One of my friends on Twitter posted about comforting a friend whose mother was dying. I was about to reply, but had so many thoughts I decided to do a quick blog post instead.
My first year of residency was a medicine intern year. I was present for several deaths, and spent a great deal of time talking with families as they said goodbye to their loved one.
I have a few pieces of guidance from my experience:
1. I always like to ask, “what did she love? What did she live for? What did she care about most?” This can be helpful to people when they’re shattered, to remember the love and the memories they have.
2. If you have a loved one who may pass soon, say goodbye and make your peace when they are relatively lucid and can have a conversation. After that, just spend time with them.
3. Do not pressure yourself to be present at every single minute of the day at your loved one’s bedside. You need to go home and sleep and shower and eat. If your loved one passes, it will not change the love you had for them or what you shared.
4. We often counsel family members to NOT be present at the very last moments of a person’s life. Loving and honoring your family member does not require you to be traumatized by seeing their death.
5. As much as possible, be patient with your family members. Many, many people will pick a fight when they’re overwhelmed and scared.
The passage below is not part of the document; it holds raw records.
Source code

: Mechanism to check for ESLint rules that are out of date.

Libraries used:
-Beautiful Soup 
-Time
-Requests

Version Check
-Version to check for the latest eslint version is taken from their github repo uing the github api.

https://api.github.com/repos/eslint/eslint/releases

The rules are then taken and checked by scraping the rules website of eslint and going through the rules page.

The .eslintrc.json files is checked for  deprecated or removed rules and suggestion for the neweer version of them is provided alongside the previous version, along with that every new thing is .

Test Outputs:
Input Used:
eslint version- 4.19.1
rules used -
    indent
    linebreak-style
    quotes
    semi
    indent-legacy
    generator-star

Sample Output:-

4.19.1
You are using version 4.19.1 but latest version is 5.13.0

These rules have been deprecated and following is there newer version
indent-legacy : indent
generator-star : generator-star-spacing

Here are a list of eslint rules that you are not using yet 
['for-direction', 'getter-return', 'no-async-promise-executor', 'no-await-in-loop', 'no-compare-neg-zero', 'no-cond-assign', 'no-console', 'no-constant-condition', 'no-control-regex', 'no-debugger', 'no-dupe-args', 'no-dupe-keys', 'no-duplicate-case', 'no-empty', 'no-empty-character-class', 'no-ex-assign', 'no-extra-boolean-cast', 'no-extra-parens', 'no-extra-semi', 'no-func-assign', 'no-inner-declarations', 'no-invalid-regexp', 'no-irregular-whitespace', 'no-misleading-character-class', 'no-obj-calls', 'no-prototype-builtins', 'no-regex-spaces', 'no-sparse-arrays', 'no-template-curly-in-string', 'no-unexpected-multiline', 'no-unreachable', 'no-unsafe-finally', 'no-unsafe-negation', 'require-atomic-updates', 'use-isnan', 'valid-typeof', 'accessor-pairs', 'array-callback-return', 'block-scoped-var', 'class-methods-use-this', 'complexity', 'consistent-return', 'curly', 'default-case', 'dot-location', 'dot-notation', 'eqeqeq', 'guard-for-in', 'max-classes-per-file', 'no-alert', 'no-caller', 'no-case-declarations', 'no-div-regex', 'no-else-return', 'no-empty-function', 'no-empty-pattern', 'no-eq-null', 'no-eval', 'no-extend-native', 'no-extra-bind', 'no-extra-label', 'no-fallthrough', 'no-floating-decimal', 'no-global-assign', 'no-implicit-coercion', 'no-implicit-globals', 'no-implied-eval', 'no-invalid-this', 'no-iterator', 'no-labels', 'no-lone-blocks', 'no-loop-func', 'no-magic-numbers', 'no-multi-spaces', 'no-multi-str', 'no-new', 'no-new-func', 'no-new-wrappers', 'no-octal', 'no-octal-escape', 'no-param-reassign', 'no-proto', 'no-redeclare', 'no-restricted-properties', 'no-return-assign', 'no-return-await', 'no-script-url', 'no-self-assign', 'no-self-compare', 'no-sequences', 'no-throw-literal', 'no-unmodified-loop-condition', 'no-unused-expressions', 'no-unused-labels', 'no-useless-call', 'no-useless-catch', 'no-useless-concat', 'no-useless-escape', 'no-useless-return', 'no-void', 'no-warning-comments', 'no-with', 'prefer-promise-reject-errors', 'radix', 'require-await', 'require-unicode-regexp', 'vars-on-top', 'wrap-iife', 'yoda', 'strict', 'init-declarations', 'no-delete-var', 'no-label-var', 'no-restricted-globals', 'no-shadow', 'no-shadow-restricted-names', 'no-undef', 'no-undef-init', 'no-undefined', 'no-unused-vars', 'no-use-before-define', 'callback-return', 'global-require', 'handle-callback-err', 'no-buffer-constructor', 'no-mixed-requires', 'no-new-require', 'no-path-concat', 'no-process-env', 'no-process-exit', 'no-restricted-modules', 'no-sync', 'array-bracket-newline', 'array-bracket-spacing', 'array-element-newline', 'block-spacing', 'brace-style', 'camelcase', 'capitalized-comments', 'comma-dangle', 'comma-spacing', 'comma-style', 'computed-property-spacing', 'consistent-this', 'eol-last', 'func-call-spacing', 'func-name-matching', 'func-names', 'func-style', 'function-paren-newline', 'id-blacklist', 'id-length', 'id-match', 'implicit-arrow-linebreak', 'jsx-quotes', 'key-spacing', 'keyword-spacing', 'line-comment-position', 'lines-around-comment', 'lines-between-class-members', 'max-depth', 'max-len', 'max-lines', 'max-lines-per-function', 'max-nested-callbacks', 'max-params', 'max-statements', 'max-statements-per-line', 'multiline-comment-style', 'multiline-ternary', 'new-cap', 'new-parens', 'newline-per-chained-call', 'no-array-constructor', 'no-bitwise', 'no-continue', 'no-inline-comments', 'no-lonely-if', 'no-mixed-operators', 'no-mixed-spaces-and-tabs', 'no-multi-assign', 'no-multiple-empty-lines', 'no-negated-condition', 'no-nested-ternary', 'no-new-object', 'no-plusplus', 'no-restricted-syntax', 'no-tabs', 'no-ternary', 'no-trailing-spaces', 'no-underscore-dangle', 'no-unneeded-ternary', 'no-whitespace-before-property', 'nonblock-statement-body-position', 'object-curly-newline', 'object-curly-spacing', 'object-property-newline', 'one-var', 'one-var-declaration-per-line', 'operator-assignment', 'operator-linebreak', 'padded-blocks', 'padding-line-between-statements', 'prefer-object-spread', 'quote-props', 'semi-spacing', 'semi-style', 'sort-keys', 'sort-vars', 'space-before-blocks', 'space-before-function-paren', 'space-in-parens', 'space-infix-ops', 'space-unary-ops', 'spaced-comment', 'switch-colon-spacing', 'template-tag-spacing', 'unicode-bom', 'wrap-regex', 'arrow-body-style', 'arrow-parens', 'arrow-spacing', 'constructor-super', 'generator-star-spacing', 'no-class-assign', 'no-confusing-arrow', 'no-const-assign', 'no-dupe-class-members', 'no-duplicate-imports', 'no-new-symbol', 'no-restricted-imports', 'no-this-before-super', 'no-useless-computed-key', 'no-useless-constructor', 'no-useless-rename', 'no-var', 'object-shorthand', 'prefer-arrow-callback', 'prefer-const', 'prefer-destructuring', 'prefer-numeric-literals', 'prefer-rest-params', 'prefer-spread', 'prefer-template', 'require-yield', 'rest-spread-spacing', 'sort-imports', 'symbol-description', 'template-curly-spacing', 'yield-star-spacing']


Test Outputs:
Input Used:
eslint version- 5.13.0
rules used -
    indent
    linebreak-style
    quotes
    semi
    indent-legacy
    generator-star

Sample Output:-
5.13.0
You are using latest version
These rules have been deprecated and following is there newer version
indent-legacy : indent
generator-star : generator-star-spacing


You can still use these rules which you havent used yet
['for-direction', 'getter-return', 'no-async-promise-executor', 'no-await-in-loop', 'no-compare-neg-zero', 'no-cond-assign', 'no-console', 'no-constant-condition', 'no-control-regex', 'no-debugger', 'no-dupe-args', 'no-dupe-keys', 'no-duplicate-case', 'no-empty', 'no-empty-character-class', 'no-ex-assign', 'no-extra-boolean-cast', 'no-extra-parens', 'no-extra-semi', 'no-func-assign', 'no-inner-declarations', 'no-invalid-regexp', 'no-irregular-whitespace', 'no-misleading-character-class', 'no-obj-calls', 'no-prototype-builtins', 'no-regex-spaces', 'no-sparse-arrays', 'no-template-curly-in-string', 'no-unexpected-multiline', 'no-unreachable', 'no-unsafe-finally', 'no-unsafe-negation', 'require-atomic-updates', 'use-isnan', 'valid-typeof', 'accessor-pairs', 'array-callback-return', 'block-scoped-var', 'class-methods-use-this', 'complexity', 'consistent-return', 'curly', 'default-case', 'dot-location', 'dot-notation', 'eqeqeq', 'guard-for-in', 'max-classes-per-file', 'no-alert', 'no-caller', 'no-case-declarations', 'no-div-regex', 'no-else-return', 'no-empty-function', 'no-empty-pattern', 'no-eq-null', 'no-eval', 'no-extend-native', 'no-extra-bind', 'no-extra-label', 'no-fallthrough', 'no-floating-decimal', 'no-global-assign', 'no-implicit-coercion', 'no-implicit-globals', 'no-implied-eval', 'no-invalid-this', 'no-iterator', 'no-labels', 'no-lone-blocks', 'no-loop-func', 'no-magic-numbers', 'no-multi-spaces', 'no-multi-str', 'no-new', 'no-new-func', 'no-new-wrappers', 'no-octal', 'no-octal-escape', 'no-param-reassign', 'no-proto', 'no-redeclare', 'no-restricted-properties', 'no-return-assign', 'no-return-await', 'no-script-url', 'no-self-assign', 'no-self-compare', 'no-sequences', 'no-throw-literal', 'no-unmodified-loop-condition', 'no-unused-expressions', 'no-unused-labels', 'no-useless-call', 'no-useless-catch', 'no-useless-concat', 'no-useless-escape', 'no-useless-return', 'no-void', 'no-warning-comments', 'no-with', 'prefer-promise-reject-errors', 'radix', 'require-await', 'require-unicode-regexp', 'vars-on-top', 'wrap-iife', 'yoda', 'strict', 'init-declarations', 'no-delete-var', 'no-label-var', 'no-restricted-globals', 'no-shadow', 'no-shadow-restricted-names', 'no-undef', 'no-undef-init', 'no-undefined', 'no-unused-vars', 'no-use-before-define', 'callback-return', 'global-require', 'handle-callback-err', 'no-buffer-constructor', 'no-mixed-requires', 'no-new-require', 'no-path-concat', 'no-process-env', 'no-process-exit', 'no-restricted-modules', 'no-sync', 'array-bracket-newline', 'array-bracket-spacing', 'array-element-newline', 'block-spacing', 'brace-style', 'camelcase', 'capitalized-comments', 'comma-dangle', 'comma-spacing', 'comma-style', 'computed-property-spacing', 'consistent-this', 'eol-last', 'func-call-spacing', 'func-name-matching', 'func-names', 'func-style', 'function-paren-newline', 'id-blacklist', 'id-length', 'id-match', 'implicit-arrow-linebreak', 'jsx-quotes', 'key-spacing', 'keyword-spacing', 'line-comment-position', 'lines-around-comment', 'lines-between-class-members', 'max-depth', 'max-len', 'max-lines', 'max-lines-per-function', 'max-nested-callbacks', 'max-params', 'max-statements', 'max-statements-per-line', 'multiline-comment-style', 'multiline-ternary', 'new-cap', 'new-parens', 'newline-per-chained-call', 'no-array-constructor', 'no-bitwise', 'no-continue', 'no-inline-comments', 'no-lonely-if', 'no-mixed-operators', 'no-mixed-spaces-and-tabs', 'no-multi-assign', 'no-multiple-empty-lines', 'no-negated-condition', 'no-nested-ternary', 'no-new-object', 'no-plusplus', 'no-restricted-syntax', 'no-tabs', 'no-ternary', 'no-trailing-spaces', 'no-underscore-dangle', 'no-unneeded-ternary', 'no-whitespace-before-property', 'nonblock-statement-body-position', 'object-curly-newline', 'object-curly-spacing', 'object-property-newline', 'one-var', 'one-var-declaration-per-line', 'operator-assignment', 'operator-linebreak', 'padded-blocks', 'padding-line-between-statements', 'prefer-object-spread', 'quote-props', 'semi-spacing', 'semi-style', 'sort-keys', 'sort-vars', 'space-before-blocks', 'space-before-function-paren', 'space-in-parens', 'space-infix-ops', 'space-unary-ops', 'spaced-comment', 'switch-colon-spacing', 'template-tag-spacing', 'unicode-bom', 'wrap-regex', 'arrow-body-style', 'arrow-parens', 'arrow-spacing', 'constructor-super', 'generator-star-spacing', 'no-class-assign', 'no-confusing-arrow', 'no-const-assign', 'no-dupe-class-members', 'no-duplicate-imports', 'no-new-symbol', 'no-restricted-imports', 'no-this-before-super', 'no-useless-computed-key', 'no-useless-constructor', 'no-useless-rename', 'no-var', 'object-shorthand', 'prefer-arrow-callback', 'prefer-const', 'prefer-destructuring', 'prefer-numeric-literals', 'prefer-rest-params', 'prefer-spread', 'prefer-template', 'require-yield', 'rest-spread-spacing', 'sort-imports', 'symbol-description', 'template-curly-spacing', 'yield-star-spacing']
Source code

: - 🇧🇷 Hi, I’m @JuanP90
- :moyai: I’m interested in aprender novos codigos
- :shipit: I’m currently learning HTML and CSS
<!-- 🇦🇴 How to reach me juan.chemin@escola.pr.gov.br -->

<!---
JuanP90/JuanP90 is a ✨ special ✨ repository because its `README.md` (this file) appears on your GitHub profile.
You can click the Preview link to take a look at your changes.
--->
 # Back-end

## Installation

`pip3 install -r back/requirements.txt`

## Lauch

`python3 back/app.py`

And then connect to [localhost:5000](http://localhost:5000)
If you can resist entering the argument or walk away, this is the best response.
6. If you live in a country like the US that has end of life care determined by “Do Not Resuscitate” orders, please make certain these are completed well in advance of any health crisis. If your loved one is already beyond the point of decision making capacity, this can make for an agonizing process for the family.
7. There is something beautiful about being with people in their last moments, and you’re doing a loving thing.